Die Analyse der Reaktionen auf diese beiden Initiativen kann zu interessanten Schlussfolgerungen führen. Als die Initiative zur Aufnahme illegaler Bauvorhaben in die Liste der Straftaten, und nicht nur der Ordnungswidrigkeiten, aufkam, schien es kurzzeitig, dass diese Idee schnell und breit akzeptiert werden könnte. Symptomatisch waren die Reaktionen entweder lauwarm oder ignorant. Kollege Edis Felić behandelte das Thema der Möglichkeit, dass illegale Bauvorhaben eine Straftat sein könnten, im letzten Lider. Überraschenderweise unterstützte die Mehrheit der befragten Juristen eine solche Initiative nicht. Es lief alles auf den Ansatz hinaus: ‚Die aktuellen rechtlichen Lösungen sind gut, sie müssen nur umgesetzt werden.‘ Die Oppositionsparteien reagierten lauwarm mit einigen allgemeinen Phrasen. Von der HDZ wurde vermittelt, dass ihre Position identisch mit der des Ministeriums für Bauwesen sei. Erwartungsgemäß kam keine Antwort vom Ministerium, was auch als klare Ablehnung der Initiative gewertet werden kann.

Gefängnis für OLAF-Mitglieder?

Wenn man hinzufügt, dass die Initiative für härtere Strafen für Täter im Bauwesen nicht einmal in den sozialen Medien Anklang gefunden hat, wo es immer virtuelle Revolutionäre gibt, bietet dies eine Grundlage für eine ernsthafte soziologische Analyse. Eine Gesellschaft, die aufgegeben hat, die Bemühungen zum Schutz des wertvollsten Teils des gemeinsamen Raums – des Küstengebiets – zu unterstützen, befindet sich in einer Krise der Verzweiflung.

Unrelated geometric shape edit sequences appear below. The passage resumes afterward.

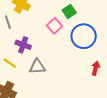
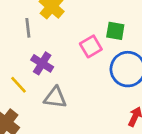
green square: (69, 11) -> (115, 31), turned 32

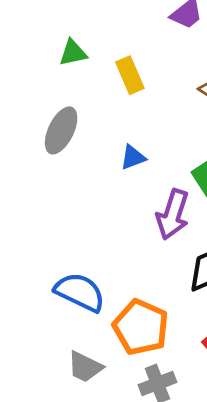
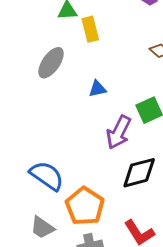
yellow rectangle: (130, 75) -> (90, 29), moved

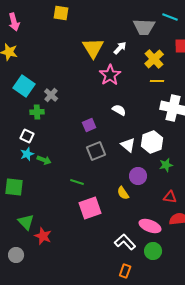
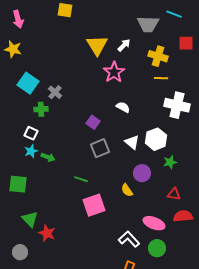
yellow cross: (154, 59) -> (158, 56), turned -30
purple square: (89, 125) -> (93, 122), turned -32

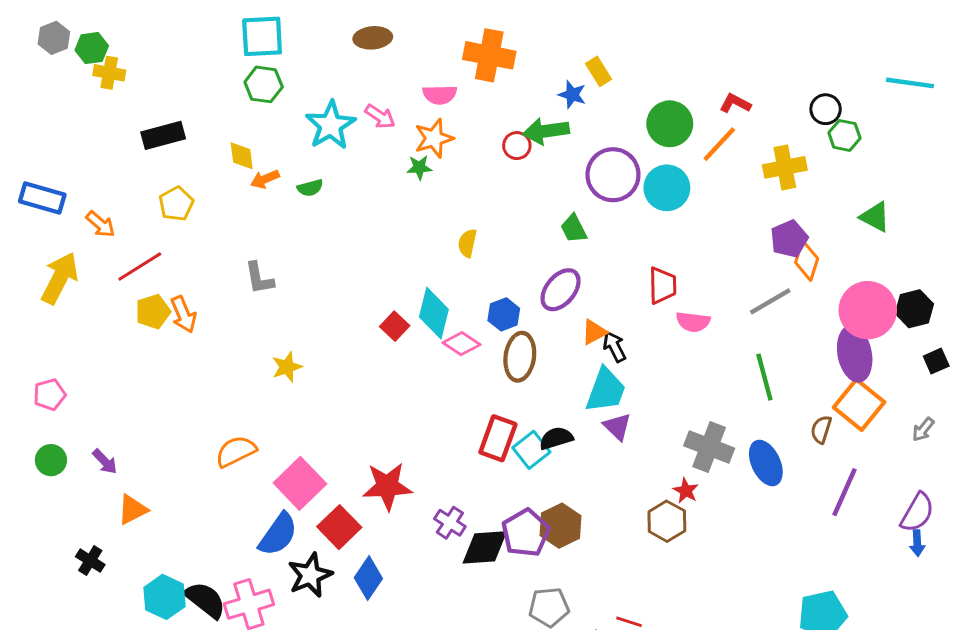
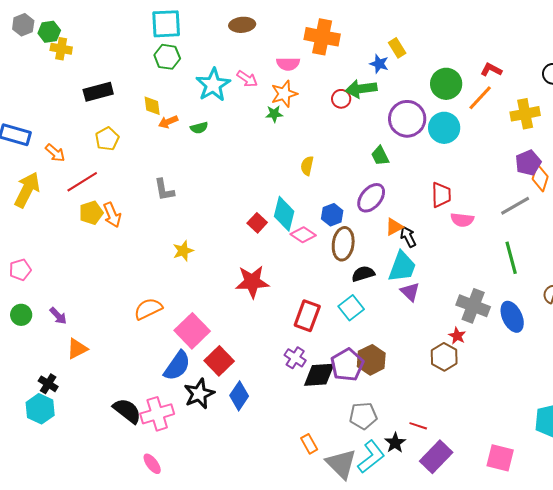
red rectangle: (498, 438) -> (307, 316), moved
black semicircle: (556, 438) -> (363, 274), moved
red star: (387, 486) -> (252, 282), moved
cyan hexagon: (165, 597) -> (40, 409), moved

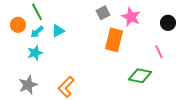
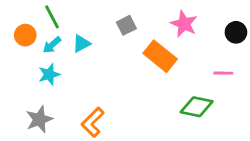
gray square: (103, 13) -> (126, 25), moved
orange rectangle: (114, 40) -> (160, 56), turned -65
pink line: (159, 52) -> (223, 73), turned -64

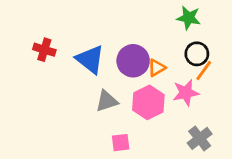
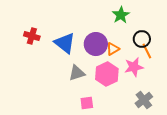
green star: (189, 18) -> (121, 15), moved, turned 30
orange line: (204, 70) -> (147, 51), turned -63

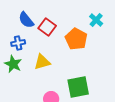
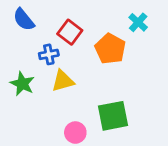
blue semicircle: (26, 20) -> (24, 20), moved
blue cross: (18, 43) -> (49, 54), moved

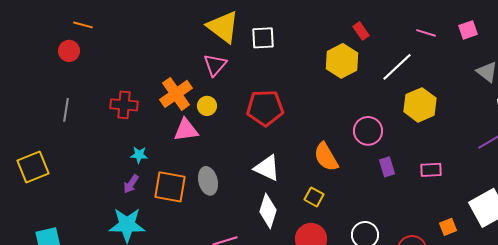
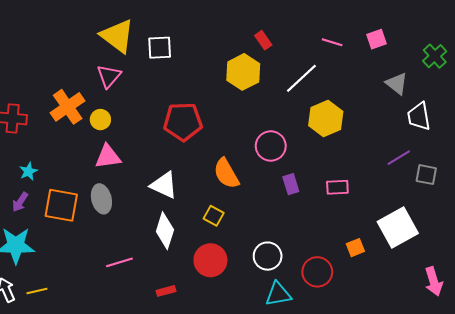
red pentagon: (265, 108) -> (183, 122), moved
pink triangle: (186, 130) -> (108, 157), moved
cyan star: (139, 155) -> (28, 171), turned -30

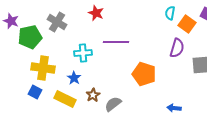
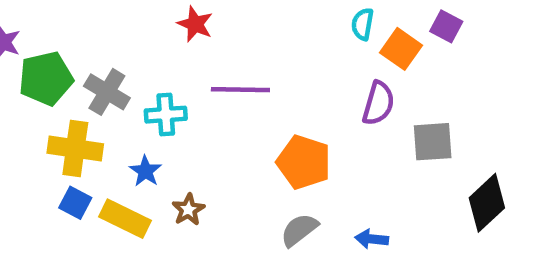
gray cross: (57, 22) -> (107, 92), moved
blue square: (35, 92) -> (75, 203), moved
gray semicircle: (113, 104) -> (299, 230), moved

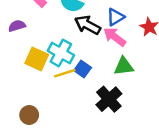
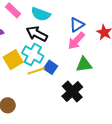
black arrow: (88, 25) -> (37, 34), moved
pink arrow: (115, 37) -> (76, 41), turned -84
yellow square: (37, 59) -> (13, 60), turned 36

Was die zweite Initiative betrifft, die Drohung des Premierministers mit Gefängnis für jeden, der den Inhalt von Beweismitteln in politisch sensiblen Prozessen der Öffentlichkeit offenlegt, wird sicherlich mehr aufgrund des Medieninteresses darüber geschrieben werden als über illegale Bauvorhaben. Und die Aussichten, dass das Parlament die Änderungen verabschiedet, sind natürlich groß aufgrund der Stärke der parlamentarischen Mehrheit. Es wird jedoch interessant sein, sich eine Situation vorzustellen, in der die Strafverfolgungsbehörden einen Journalisten zu einem Informationsgespräch vorladen, und dieser Journalist, zu jedermanns Überraschung, beschließt, zu offenbaren, wer seine Quelle ist, zum Beispiel eine SMS, die einen bestimmten AP erwähnt. Dann sagt der Journalist: ‚Die Daten wurden mir vom Europäischen Amt für Betrugsbekämpfung zur Verfügung gestellt.‘ Und dann sehen wir, ob die Strafverfolgungsbehörden jemanden von OLAF festnehmen und mit Gefängnis bedrohen werden.